#### Record excerpts:
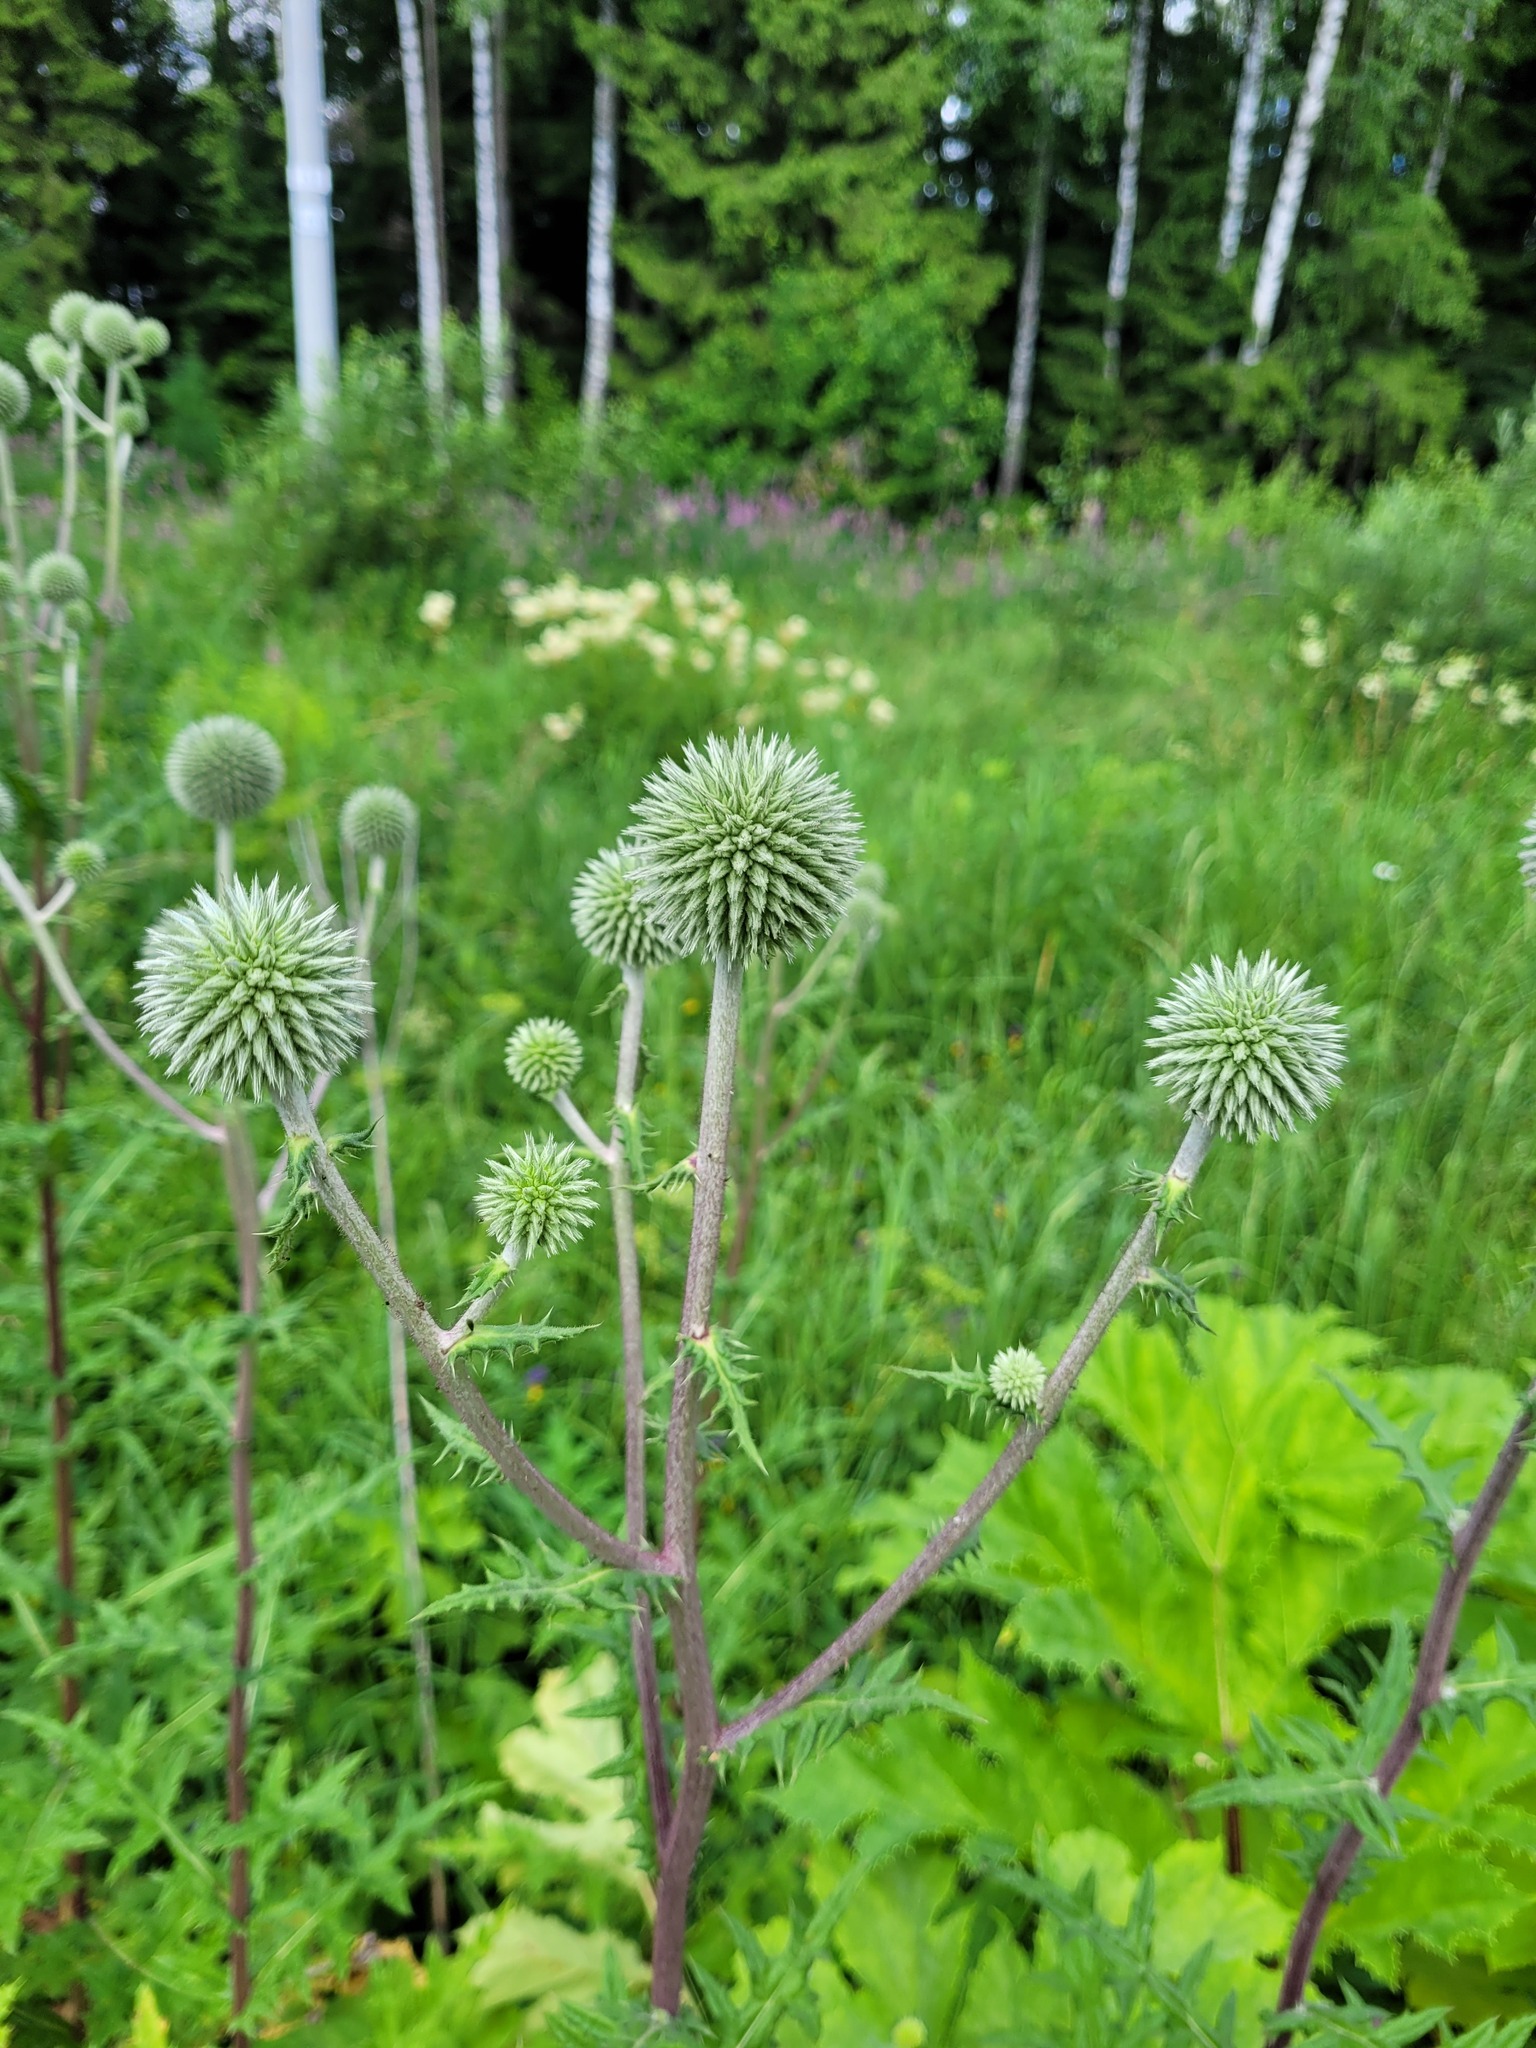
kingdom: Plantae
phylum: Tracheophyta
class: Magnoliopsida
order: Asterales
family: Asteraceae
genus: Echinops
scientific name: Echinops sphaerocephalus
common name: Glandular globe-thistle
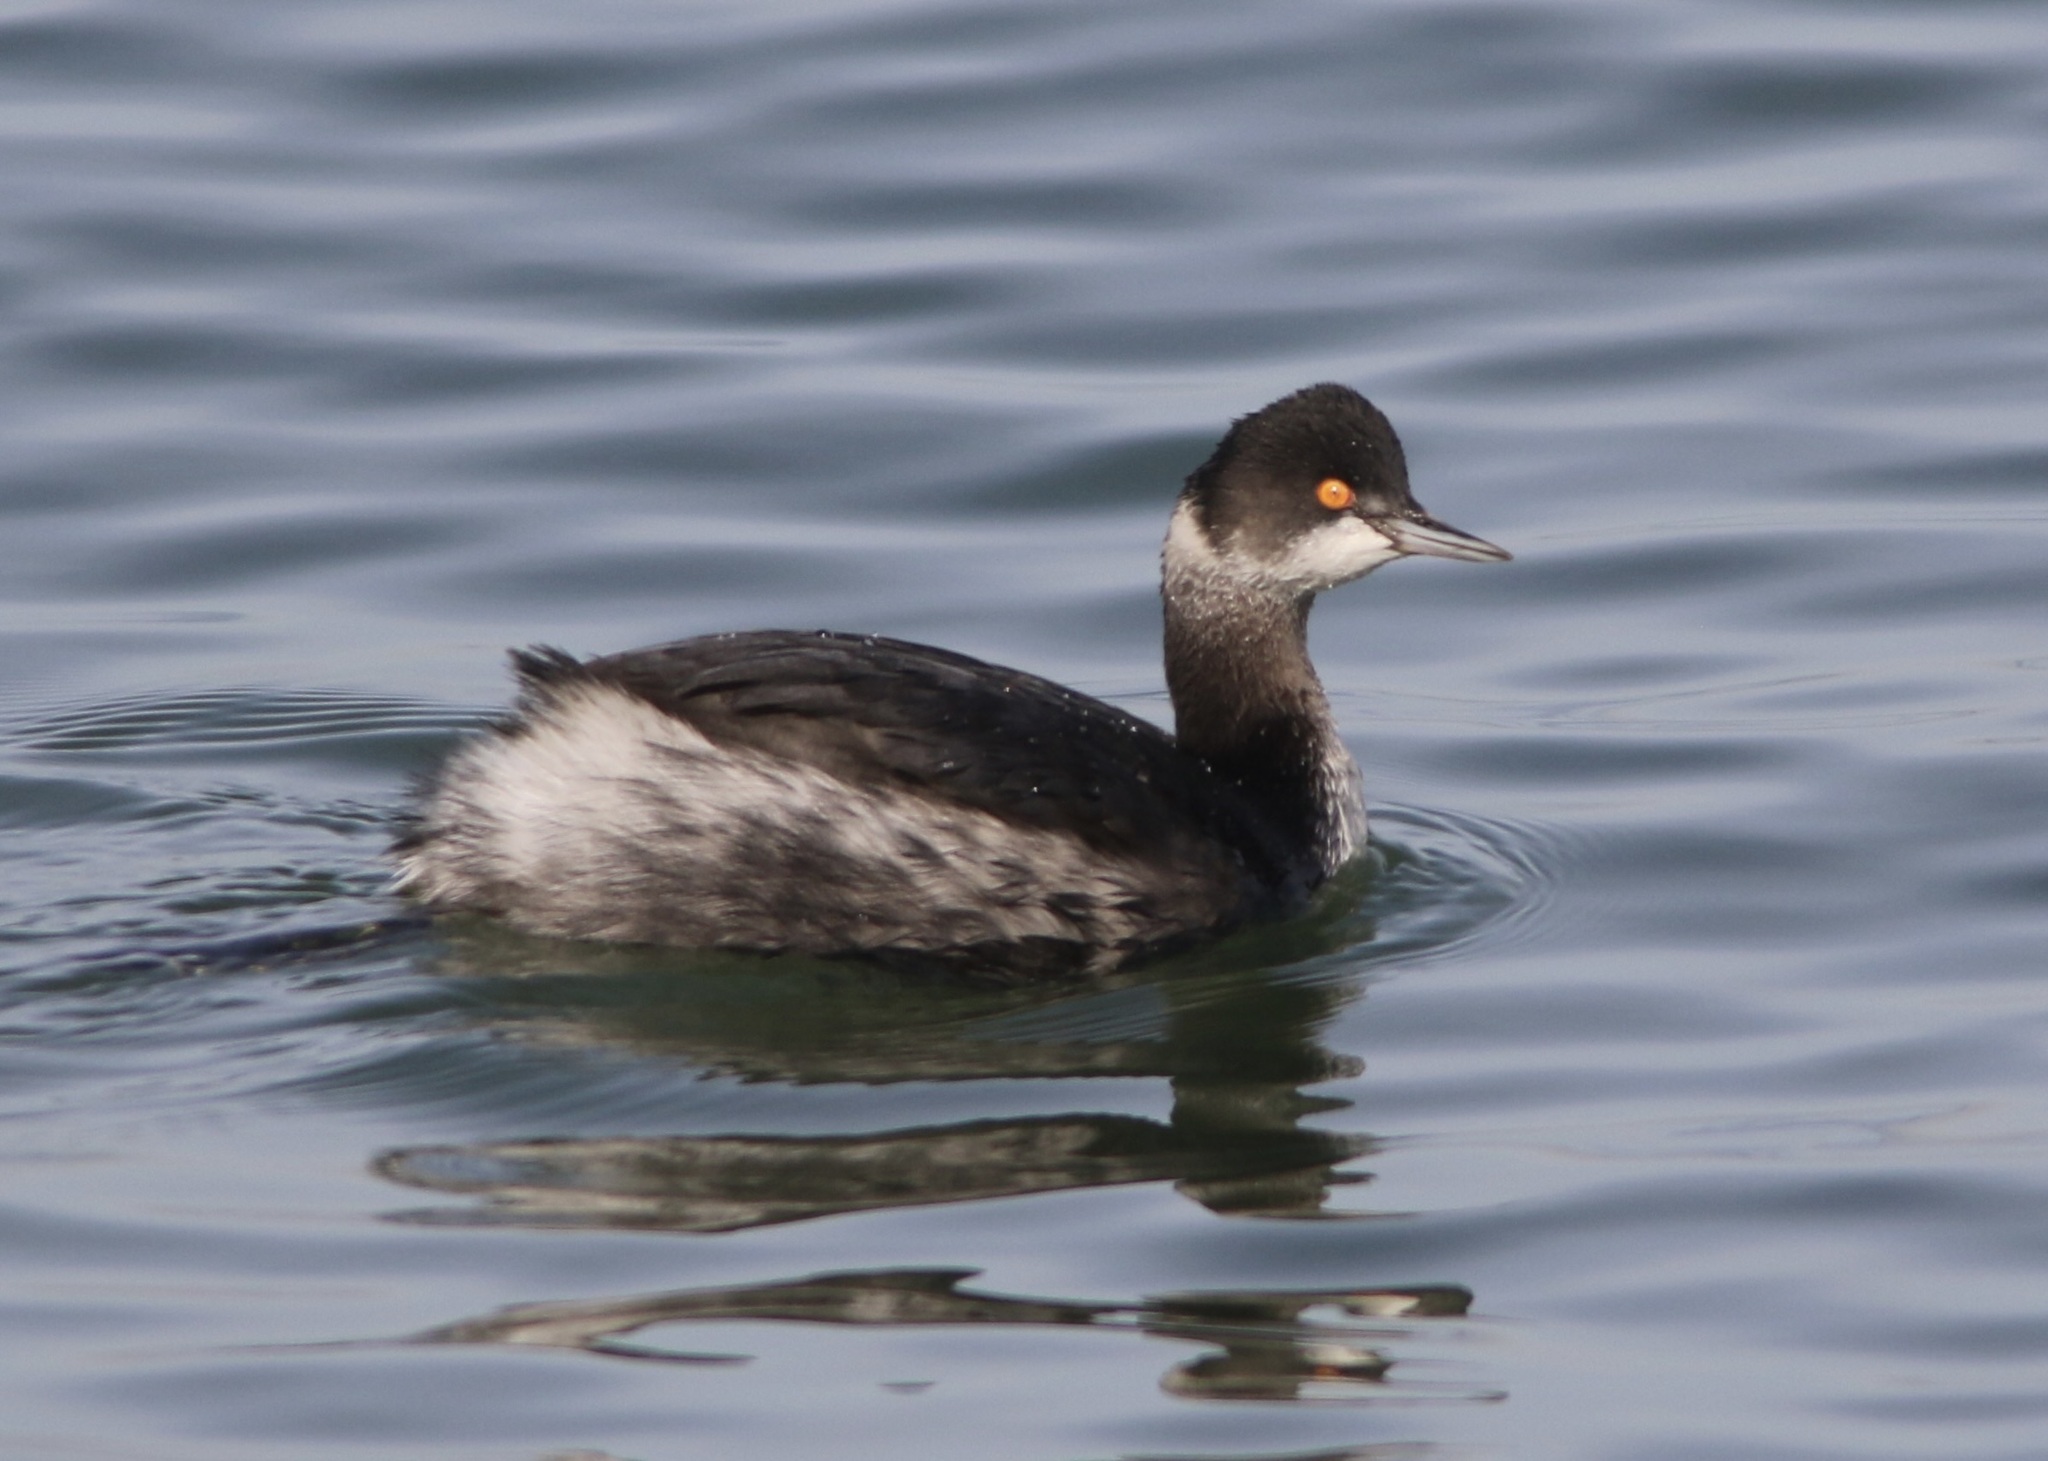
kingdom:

#### Requirement:
Copy out every line of text in the records above, word for word, and leave out the pictures.

#### The reply:
kingdom: Plantae
phylum: Tracheophyta
class: Magnoliopsida
order: Asterales
family: Asteraceae
genus: Echinops
scientific name: Echinops sphaerocephalus
common name: Glandular globe-thistle
kingdom:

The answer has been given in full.